Однако павильон украшает затейливый минималистский декор: волнистые рельефные линии сплетаются в узор, напоминающий глаза; сотни глаз, со световым зрачком в центре, следят за происходящим. Вот Просперо сидит на троне, обдумывая интригу; его силуэт рельефно выделяется на фоне голубого круга-луны. Вот он искусно расставляет силки, в которые, как птички, попадают недруги Просперо: его брат Антонио, лишивший его власти и престола; Алонзо, король Неаполитанский и его сын Фердинанд; советник Гонлазо, шут Тринкуло, пьянчуга Стефано, матросы и придворные. Просперо с помощью Ариэля дирижирует сценой знакомства Миранды и Фердинанда, показав их друг другу — и сразу же разлучив.
Лирическая линия любви прослеживается в спектакле пунктирно, в трех дуэтных сценах: от первого робкого прикосновения, узнавания и пробуждения любовного чувства — до сияющей радости взаимного обладания в сцене блестящего бала, где их дуэт вписан в великолепный дивертисмент. Здесь стихия танцевальности наконец прорывается во всей полноте: наступает всеобщее примирение и ликование, церемонный танцевальный шаг по кругу, под удары тамбурина сменяет вариация Ариэля, затем следуют изящные вариации трех богинь, посетивших свадебное торжество — вестницы богов Ириды, богини плодородия Цереры и покровительницы брака Юноны. Все важные музыкальные темы балета проходят вереницей, одна за другой — звучит волыночная тема, ритм жиги, все лейтмотивы, а при появлении Калибана в сопровождении комических персонажей Тринкуло и Стефано, музыка неожиданно — и возможно, невольно — имитирует знаменитый эпизод «Прибытие трактора в колхоз» из балета «Сталь» Александра Мосолова. Драматургически финал решен блестяще: это апофеоз танца и музыки.

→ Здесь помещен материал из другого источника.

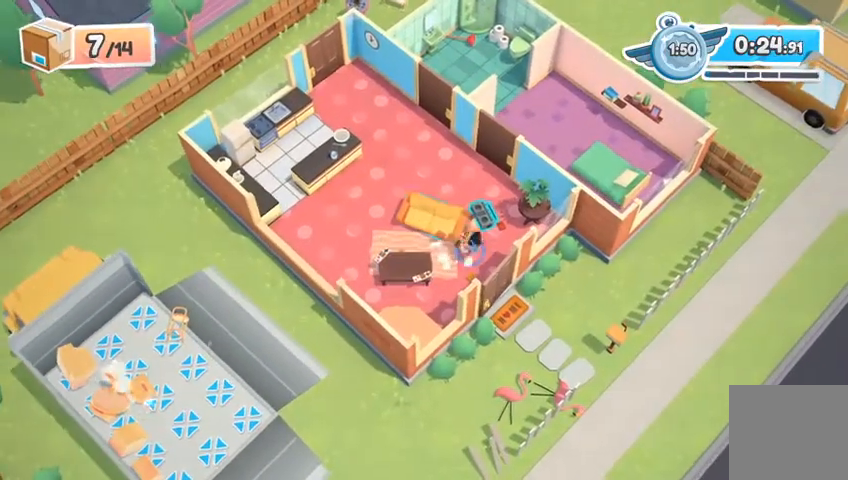
{"buttons": ["R2"], "left_stick": "down-right", "right_stick": "center", "events": [[33, "left_stick", "down-right"]]}
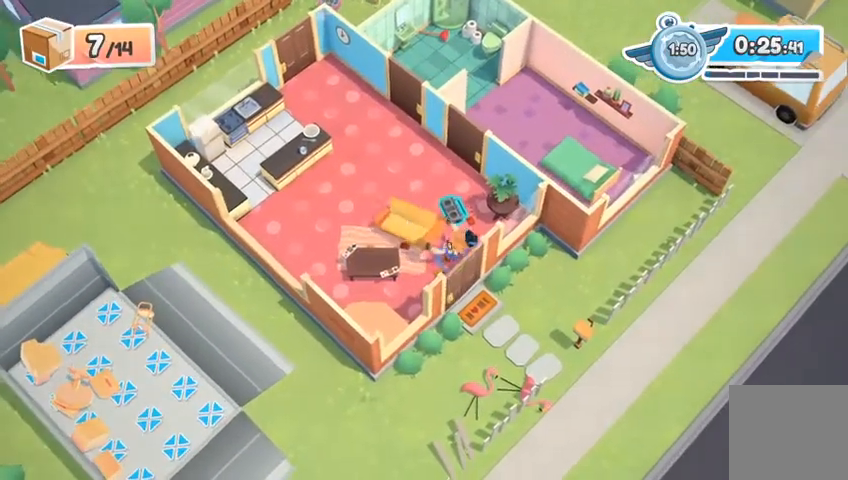
{"buttons": ["R2"], "left_stick": "down-right", "right_stick": "center", "events": [[233, "A", "down"], [333, "A", "up"]]}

Однако вопреки традиции волшебного балета, Самодуров не заканчивает спектакль массовым ликующим финалом; сцена вновь погружается во тьму. Четыре служителя в черных одеяниях стирают таинственные письмена, покрывающие тело Просперо и сообщающие ему магическую силу; отныне он отрекается от волшебства, отпускает от себя и Ариэля, и Миранду с Фердинандом, короля и придворных. Просперо остается один; его одиночество теперь разделит лишь уродливый Калибан — в этот момент в партитуре Красавина в последний, четвертый раз, звучит хор моряков.
Фото: © Елена Фетисова/Большой театр
Дирижер-постановщик «Бури» Павел Клиничев вел спектакль уверенно и очень четко; все музыкальные достоинства были подчеркнуты, соло звучали рельефно и выпукло, темпы выбирались оптимальные, вообще, чувствовалось, что дирижеру нравится партитура, он не без удовольствия расшифровывает чисто музыкантские ребусы и иронические игры с материалом, затеянные композитором. Труппа Большого театра показалась в отличной форме — пожалуй, лишь Денису Савину не хватило хореографического текста, лакуны которого танцовщику приходилось компенсировать личной харизмой.Просперо почти постоянно присутствует на сцене, однако его пластические монологи ни разу не перерастали в подлинный танец, так что его доминирующая роль в спектакле вырастала, в основном, из патетической жестикуляции. И все-таки балет «Буря» — это несомненная удача Большого; зрелищная, яркая, неординарная, сложная работа, с массой подтекстов, лихо закрученной музыкальной и сценической драматургией и запоминающейся, отнюдь не простой музыкой.